Monday, 6 March 2017

Ye olde rumpy-pumpy...

I love words. I love the way words are put together as language. Words are our history and when Big Brother – the PC set – remove words from the dictionary or make them unacceptable I feel they are removing some of our heritage. Words need to be taken in the context of the time that they were used and also how they were used.

So let’s talk about shagging, the old in-out as it is called in A Clockwork Orange. Shagging or fucking, bonking, screwing, rogering, as it’s sometimes called, has a wonderful history in our language. So let’s not hide from our wonderful wordy heritage and instead celebrate these words and not ignore them. Of course, like all words, they need to be taken in context and referenced to the time they were used. But looking at the language of coitus, sexual intercourse or lovemaking, as some call it, it seems that many of the origins of a lot of these terms are lost in the history of their own time; as I'm sure that many of our own 'distasteful' words will be in a few hundred years from now.

Over the last 600 years rumpy-pumpy has been called many things.

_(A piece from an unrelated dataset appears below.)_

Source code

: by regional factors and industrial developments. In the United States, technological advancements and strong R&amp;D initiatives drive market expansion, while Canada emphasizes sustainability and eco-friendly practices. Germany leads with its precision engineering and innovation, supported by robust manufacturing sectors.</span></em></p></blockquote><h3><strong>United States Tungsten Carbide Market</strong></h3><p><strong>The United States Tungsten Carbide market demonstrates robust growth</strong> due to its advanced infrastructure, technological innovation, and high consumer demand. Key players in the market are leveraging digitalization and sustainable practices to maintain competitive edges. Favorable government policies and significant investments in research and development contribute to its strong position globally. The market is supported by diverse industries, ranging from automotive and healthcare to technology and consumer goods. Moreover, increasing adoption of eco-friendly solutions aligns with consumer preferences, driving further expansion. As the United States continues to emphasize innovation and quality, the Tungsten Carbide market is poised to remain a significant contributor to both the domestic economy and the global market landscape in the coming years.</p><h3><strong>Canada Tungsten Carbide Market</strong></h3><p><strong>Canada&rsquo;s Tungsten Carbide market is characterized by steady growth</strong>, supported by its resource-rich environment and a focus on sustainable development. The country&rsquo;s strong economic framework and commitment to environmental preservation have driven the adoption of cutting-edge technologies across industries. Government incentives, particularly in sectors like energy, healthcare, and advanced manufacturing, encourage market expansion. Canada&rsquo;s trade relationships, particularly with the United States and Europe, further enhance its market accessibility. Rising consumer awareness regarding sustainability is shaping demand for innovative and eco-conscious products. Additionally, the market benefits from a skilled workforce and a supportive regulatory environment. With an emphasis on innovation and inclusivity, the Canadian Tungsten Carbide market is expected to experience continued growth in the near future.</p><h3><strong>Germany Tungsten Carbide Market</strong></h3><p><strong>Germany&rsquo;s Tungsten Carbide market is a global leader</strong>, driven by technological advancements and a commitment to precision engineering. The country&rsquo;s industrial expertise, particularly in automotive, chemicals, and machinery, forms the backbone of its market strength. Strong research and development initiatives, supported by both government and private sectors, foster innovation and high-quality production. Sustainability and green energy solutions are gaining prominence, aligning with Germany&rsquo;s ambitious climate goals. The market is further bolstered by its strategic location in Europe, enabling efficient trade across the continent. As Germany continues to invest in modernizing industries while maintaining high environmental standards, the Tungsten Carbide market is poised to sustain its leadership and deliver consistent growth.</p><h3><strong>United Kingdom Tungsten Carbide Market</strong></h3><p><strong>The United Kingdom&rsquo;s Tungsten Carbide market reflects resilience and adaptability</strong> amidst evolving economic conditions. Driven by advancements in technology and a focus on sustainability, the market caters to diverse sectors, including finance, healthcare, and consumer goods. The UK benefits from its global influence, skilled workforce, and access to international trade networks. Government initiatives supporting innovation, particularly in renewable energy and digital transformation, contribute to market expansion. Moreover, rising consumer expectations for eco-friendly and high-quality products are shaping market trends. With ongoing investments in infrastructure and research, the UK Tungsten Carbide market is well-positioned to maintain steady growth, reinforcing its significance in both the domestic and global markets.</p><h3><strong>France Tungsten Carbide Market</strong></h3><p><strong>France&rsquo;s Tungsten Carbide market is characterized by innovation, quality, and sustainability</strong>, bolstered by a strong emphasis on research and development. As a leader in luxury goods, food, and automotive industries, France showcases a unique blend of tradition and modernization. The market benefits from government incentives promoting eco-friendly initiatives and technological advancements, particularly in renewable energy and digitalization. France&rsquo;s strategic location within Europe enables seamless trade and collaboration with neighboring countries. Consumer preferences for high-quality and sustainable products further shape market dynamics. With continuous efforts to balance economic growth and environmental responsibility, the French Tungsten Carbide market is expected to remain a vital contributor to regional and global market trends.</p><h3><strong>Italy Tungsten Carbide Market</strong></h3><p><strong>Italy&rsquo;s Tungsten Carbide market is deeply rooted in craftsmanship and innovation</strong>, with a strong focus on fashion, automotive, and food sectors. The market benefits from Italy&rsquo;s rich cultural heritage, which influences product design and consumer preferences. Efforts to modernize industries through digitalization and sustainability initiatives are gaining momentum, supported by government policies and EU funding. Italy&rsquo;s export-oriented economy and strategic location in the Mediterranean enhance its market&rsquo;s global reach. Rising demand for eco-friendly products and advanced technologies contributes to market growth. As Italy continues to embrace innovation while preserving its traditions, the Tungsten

Some of them funny, some of them naughty and some just plain unfathomable in their obscurity. All language has its place and I find it hard to see any of it as ‘foul language’; although who knows how risqué it was at the time and to the people of that time?

Back in the mid-1300’s (if you were lucky) you might have ‘given someone a green gown’, what a lovely thought. Later in 1500 you might have tried some ‘nug-a-nug’ or had fun playing ‘the pyrdewy’ or ‘couch quail’ and by the end of the 1500’s you may have even been ‘riding below the crupper’ - I particularly like the earthiness of that one.

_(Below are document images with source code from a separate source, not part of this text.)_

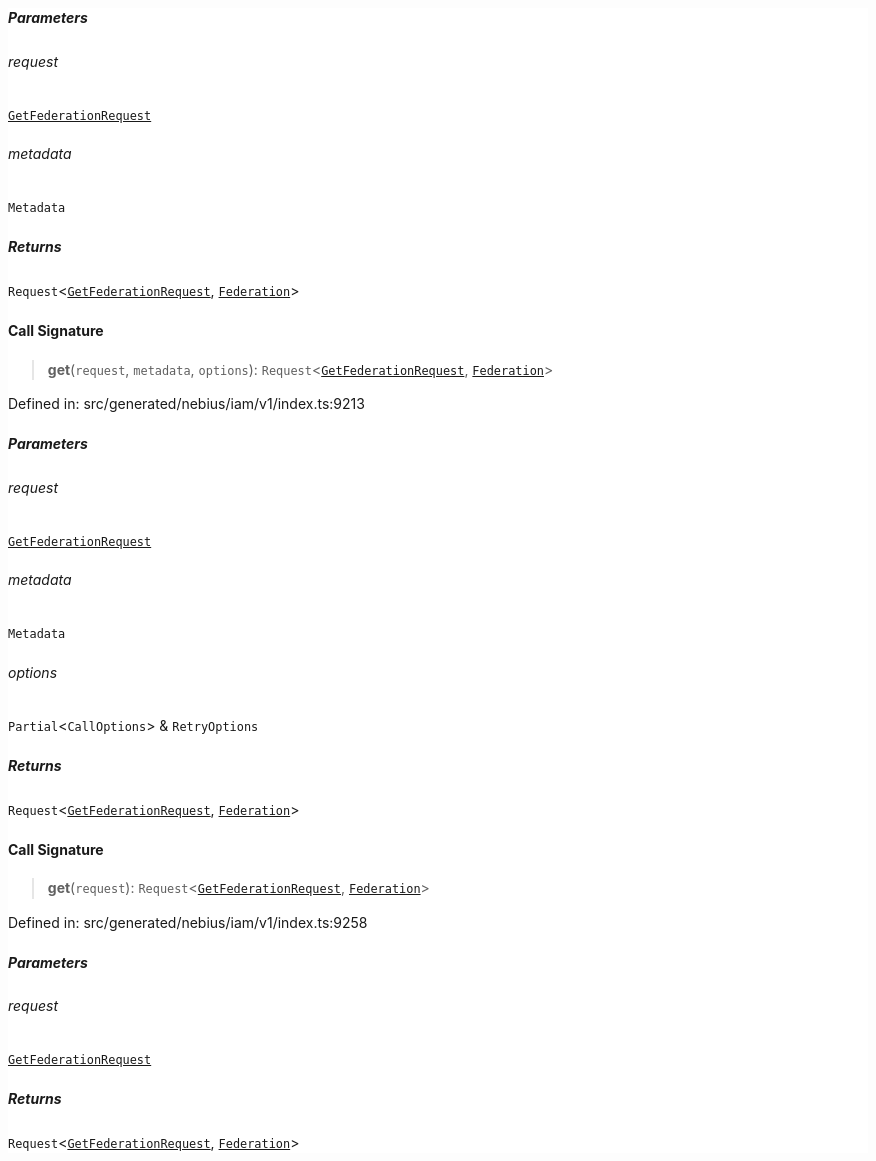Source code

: ##### Parameters

###### request

[`GetFederationRequest`](../interfaces/GetFederationRequest.md)

###### metadata

`Metadata`

##### Returns

`Request`\<[`GetFederationRequest`](../interfaces/GetFederationRequest.md), [`Federation`](../interfaces/Federation.md)\>

#### Call Signature

> **get**(`request`, `metadata`, `options`): `Request`\<[`GetFederationRequest`](../interfaces/GetFederationRequest.md), [`Federation`](../interfaces/Federation.md)\>

Defined in: src/generated/nebius/iam/v1/index.ts:9213

##### Parameters

###### request

[`GetFederationRequest`](../interfaces/GetFederationRequest.md)

###### metadata

`Metadata`

###### options

`Partial`\<`CallOptions`\> & `RetryOptions`

##### Returns

`Request`\<[`GetFederationRequest`](../interfaces/GetFederationRequest.md), [`Federation`](../interfaces/Federation.md)\>

#### Call Signature

> **get**(`request`): `Request`\<[`GetFederationRequest`](../interfaces/GetFederationRequest.md), [`Federation`](../interfaces/Federation.md)\>

Defined in: src/generated/nebius/iam/v1/index.ts:9258

##### Parameters

###### request

[`GetFederationRequest`](../interfaces/GetFederationRequest.md)

##### Returns

`Request`\<[`GetFederationRequest`](../interfaces/GetFederationRequest.md), [`Federation`](../interfaces/Federation.md)\>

In the early 1600’s you could ‘board a land carrack’, have taken part in a little ‘fadoodling’, ‘put the devil into hell’, had a bit of ‘primcum-prancum’ (I wonder if that’s where hanky-panky came from), played a little ‘night physic’, taken part in a ‘culbaltizing exercise’, ‘joined paunches’, ‘danced the Paphian jig’, had a round of ‘tray trip of a die’, ‘danced with Barnaby’ or even been ‘shot twixt wind and water’ - which conjures up just a few distressing images for me.

By the mid 1600’s you would be enjoying some ‘rantum-scantum’, ‘blowing off the groundsills,’ playing ‘hey gammer cook’, ‘joining giblets’ (which doesn’t sound like much fun at all), having a round of ‘rumpscuttle and clapperdepoch’, ‘lerricompooping’, and interestingly ‘riding a dragon upon St George’.

By 1700 you would be having a ‘houghmagandy’ or might even ‘pogue the hone’. You could even, rather picturesquely, ‘make feet for children’s stockings’ whilst ‘dancing the kipples’.

In the 1800’s you could ‘have one’s corn ground’ or take ‘horizontal refreshment’ and, according to the very poetic Victorians of 1886, ‘arrive at the end of a sentimental journey’.

By 1910 this sentimental journey had become a little more raunchy as one was ‘getting one’s ashes hauled’, and after that most of the phrases we still use today began to be used to describe ‘placing Percy in the pasture’.

Wonderful, descriptive, magical and whimsical language. How I love it and I wonder what those people of long ago would make of us today with our fear of ‘getting caught’ using incorrect or outlawed words that they commonly used. I wonder if they would be shocked by the way we rewrite classic literature to make it more acceptable, frown when honest opinions are spoken in honest language, can’t use some words that aren’t offensive at all like black, or dark, Paddy, queer, or chink or any word that might be seen as describing any racial, sexual or religious grouping. What are the words that will be crossed off the list of ‘acceptable’ language next and will we still have this wealth of wonderful language in the future?

Well, it’s no use asking me because in this rantum-scantum world I don’t give a flying fadoodle.